A giudicare dalle cose che sono uscita dal “First Contact Day”, che hanno celebrato a pasqua. Questo pezzo di Variety fa un bel riassuntone. Per stimolare ulteriormente la mia stessa salivazione, possiamo vedere il teaser della seconda stagione di Picard (della prima sono soddisfatto, anche se in generale è stata molto più della somma dei singoli episodi: molti dei quali erano claudicanti: ma vale ancora quello che dissi prima dell’uscita della serie).

Peccato arrivi nel 2022.

Arriva molto prima la quarta stagione di Discovery, che piano piano sta conquistando sempre più spazio tra le mie serie preferite:

Sempre quest’anno dovremmo riuscire a vedere la seconda stagione di Lower Decks, che si è rivelata una bella sorpresa.
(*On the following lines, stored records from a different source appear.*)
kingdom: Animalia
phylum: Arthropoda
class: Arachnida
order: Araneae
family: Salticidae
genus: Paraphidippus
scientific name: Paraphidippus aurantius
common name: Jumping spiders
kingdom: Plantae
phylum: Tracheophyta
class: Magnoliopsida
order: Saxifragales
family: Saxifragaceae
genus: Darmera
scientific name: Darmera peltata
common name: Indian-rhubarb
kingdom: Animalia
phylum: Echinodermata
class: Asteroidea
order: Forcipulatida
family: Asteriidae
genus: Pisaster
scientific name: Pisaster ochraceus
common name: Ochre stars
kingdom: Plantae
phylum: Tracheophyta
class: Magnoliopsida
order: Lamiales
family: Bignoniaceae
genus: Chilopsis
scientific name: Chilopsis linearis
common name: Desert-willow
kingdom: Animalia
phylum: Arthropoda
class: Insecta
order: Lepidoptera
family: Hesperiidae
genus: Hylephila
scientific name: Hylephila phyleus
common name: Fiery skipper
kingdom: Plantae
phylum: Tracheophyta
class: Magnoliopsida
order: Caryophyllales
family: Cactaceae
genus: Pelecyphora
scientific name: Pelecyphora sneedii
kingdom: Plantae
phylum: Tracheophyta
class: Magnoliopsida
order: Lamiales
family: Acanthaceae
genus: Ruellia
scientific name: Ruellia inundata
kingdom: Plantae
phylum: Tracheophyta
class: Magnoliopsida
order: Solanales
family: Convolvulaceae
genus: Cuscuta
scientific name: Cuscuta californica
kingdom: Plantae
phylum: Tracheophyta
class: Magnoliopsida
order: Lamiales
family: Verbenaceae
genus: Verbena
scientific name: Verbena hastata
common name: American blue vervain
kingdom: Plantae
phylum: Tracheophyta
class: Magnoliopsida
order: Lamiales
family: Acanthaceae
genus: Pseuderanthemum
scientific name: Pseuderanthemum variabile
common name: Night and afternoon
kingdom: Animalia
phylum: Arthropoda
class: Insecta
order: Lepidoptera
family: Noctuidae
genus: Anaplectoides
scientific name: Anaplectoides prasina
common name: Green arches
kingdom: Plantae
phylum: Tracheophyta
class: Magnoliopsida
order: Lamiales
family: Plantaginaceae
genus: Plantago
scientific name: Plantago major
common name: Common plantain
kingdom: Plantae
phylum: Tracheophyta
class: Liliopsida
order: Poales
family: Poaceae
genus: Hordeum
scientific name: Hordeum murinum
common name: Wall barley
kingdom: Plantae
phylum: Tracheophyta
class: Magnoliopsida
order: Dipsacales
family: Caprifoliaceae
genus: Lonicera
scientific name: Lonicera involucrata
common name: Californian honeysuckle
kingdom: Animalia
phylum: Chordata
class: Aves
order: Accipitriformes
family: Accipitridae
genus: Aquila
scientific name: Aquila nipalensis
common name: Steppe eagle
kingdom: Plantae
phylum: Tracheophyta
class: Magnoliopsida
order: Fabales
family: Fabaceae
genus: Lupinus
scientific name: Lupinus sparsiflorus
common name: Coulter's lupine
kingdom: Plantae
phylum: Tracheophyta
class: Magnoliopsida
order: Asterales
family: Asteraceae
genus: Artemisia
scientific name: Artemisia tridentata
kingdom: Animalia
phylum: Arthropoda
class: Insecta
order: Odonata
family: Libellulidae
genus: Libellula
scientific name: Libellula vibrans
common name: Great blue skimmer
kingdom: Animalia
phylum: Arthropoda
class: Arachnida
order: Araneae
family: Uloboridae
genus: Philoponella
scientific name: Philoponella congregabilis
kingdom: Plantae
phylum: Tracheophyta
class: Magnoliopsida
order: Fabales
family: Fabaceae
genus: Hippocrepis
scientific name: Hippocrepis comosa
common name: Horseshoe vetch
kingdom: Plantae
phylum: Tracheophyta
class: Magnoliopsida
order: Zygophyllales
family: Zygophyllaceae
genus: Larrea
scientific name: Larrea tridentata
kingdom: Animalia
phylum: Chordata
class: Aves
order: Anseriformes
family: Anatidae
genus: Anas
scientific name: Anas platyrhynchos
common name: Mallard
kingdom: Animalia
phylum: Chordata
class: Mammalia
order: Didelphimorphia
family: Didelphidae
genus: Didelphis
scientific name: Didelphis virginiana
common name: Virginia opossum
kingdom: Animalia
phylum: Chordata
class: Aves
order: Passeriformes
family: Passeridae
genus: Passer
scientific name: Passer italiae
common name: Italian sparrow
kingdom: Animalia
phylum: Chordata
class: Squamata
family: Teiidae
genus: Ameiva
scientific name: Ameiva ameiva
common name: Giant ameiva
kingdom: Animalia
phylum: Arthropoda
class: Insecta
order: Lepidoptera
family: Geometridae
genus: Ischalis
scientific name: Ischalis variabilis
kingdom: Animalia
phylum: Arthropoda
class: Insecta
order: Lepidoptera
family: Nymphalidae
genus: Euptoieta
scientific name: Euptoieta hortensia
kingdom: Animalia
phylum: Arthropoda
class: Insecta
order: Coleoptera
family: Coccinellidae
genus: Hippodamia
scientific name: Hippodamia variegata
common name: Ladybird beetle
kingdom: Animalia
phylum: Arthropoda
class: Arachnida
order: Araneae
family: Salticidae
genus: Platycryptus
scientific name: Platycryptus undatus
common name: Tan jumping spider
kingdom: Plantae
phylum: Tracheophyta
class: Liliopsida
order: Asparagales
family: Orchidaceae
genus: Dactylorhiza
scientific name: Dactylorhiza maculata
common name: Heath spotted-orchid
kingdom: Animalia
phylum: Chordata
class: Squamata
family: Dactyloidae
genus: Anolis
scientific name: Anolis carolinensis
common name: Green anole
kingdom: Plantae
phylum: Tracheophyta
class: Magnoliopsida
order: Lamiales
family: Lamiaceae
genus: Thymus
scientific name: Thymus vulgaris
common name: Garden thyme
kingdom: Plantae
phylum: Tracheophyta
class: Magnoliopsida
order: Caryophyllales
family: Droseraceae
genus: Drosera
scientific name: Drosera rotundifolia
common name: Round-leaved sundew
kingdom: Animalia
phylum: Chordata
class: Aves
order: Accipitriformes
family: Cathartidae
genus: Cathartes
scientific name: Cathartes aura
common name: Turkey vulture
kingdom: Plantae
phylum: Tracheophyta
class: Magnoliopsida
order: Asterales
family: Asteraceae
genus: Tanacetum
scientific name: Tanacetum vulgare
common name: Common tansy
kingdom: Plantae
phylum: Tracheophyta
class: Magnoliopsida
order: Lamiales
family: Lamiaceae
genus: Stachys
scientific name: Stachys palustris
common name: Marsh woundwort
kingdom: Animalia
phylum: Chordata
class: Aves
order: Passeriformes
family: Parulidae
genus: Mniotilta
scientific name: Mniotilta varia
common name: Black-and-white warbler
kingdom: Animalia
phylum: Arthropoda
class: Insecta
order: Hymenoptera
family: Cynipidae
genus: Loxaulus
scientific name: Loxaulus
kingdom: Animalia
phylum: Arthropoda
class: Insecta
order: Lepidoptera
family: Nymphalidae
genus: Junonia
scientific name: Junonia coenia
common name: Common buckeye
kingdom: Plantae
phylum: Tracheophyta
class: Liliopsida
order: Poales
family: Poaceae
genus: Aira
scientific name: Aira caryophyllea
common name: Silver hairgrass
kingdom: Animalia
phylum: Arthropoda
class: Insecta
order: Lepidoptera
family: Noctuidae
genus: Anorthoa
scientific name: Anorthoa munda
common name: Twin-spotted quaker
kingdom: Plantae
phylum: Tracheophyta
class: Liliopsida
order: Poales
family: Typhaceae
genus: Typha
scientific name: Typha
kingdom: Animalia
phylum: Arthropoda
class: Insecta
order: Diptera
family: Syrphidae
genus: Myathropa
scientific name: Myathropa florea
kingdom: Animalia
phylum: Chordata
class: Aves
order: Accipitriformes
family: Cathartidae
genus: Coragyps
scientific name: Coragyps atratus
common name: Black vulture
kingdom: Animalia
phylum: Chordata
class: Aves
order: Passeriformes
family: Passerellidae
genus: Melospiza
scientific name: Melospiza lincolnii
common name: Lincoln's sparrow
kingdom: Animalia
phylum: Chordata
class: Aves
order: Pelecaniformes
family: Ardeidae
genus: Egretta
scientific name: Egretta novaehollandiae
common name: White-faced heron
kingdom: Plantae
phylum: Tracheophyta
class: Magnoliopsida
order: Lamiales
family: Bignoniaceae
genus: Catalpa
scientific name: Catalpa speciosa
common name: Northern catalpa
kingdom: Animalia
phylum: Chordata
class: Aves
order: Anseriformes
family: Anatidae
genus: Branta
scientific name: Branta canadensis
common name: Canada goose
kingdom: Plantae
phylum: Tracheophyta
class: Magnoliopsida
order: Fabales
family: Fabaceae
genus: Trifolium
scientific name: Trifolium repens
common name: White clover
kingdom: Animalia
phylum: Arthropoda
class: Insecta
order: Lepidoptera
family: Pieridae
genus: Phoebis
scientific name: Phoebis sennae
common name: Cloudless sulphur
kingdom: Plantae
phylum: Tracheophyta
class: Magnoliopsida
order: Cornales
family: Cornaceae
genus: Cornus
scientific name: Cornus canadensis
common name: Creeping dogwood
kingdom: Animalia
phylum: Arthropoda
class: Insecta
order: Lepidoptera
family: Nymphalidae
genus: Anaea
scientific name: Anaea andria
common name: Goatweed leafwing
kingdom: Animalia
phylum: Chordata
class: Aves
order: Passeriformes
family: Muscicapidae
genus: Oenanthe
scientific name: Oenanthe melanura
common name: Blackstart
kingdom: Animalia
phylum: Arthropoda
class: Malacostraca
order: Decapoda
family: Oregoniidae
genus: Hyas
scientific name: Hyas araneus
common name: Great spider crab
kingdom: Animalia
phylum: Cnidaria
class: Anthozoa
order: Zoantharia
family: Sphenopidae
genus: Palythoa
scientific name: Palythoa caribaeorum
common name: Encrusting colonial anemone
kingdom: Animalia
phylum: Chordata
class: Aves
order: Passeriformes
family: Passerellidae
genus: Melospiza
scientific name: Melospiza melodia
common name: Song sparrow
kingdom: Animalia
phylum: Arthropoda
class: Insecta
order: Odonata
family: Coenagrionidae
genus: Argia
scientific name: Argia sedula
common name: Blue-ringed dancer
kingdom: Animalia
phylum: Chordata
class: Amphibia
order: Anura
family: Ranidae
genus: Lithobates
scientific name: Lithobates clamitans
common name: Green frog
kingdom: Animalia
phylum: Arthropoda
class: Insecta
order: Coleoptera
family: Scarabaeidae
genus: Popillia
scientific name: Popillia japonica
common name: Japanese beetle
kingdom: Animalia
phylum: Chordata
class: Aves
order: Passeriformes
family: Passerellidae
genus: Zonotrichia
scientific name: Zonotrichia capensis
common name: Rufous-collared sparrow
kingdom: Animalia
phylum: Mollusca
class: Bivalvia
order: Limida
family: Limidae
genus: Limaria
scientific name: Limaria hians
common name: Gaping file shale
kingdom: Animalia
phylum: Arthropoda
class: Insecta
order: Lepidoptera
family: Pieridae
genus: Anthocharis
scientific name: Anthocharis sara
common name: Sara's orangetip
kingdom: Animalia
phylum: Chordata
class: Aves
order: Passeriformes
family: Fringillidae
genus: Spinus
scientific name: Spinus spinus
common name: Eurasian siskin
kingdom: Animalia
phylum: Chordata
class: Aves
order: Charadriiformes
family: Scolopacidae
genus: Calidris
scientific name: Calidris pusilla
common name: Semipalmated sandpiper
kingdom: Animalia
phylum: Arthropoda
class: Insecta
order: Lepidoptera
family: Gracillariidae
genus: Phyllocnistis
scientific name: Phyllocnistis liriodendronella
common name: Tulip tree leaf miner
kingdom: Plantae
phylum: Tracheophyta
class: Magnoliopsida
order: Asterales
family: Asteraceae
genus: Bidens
Speriamo che l’anno prossimo arrivi anche Strange New Worlds, la serie dedicata all’Enterprise del capitano Pike. Da personaggio tutto sommato secondario a monopolizzatore della seconda stagione di Discovery: non c’è male.

Non stavo così bene dalla fine degli anni ’90, quando in Italia c’erano TNG e DS9 – e Voyager sembrava ancora una cosa bella. Star Trek ha sempre rappresentato un futuro di speranza, e averlo di nuovo in mezzo ai piedi, quando un sacco di gente ci preferirebbe cupi, tristi, cinici ed egoisti: è un piccolo miracolo con il quale si è concluso il secondo decennio del ventunesimo secolo.